Kein weiteres Schmerzensgeld für Reiterin nach Schädel-Hirn-Trauma

Pressemitteilung des OLG Oldenburg vom 25.10.2021

Kein weiteres Schmerzensgeld für Reiterin nach Schädel-Hirn-Trauma

Der 2. Zivilsenat des Oberlandesgerichts hat mit Urteil vom 19. Oktober 2021 die Schmerzensgeldklage einer Frau aus Nordhorn gegen den Eigentümer eines Reitpferdes zurückgewiesen.

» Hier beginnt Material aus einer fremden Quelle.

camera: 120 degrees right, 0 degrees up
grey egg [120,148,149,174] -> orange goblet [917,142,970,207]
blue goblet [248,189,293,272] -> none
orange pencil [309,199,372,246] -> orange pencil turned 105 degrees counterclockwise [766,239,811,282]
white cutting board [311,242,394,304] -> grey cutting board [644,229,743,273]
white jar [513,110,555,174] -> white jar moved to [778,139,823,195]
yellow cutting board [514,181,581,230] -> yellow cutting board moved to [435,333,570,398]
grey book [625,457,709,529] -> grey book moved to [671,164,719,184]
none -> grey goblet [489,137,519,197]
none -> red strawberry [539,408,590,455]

Die Reiterin hatte am Unfalltag erstmals das Pferd „Ronald“ des Beklagten geritten. Das Pferd war an diesem Tag nervös. Die nicht sehr reiterfahrene Klägerin war kurz vor dem Unfall bereits einmal mit dem Fuß aus dem Steigbügel gerutscht und hatte deswegen absteigen müssen. Sie stieg dann wieder auf. Das Pferd wechselte vom Trab in den Galopp; die Klägerin kam zu Fall und prallte mit dem Kopf gegen einen Holzpfosten. Sie war zunächst bewusstlos und erlitt ein Schädel-Hirn-Trauma.

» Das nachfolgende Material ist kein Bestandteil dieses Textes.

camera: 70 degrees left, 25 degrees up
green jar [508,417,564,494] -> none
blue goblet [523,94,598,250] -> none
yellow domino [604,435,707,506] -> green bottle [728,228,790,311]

Die Klägerin hat behauptet, „Ronald“ sei auf einmal durchgegangen. Der Beklagte hafte als Eigentümer des Pferdes für die sogenannte „Tiergefahr“. Der Beklagte gab an, die Klägerin habe dem Tier durch Anpressen der Beine den Befehl zum Galopp gegeben. Das Tier habe nur gehorcht. Der Unfall beruhe daher nicht auf der Tiergefahr, sondern auf einem Reitfehler. Eine Zeugin berichtete, die Klägerin habe unsicher gewirkt, die Chemie zwischen ihr und dem Pferd habe nicht gestimmt. Das Tier sei normal und sanft in den Galopp übergegangen.

Der Senat konnte nicht feststellen, dass sich eine Tiergefahr verwirklicht habe. Nach dem Ergebnis der Beweisaufnahme sei es auch möglich, dass die Klägerin aus Unsicherheit die Beine angepresst und damit dem Pferd den Befehl zum Galopp gegeben habe, ohne dies eigentlich zu wollen.

Die Klägerin erhält daher kein weiteres Schmerzensgeld. Die Tierhalterhaftpflichtversicherung des Beklagten hatte ihr bereits freiwillig ein Schmerzensgeld von 2.000 Euro gezahlt.

Oberlandesgericht Oldenburg, Urteil vom 19.10.2021, Az. 2 U 106/21.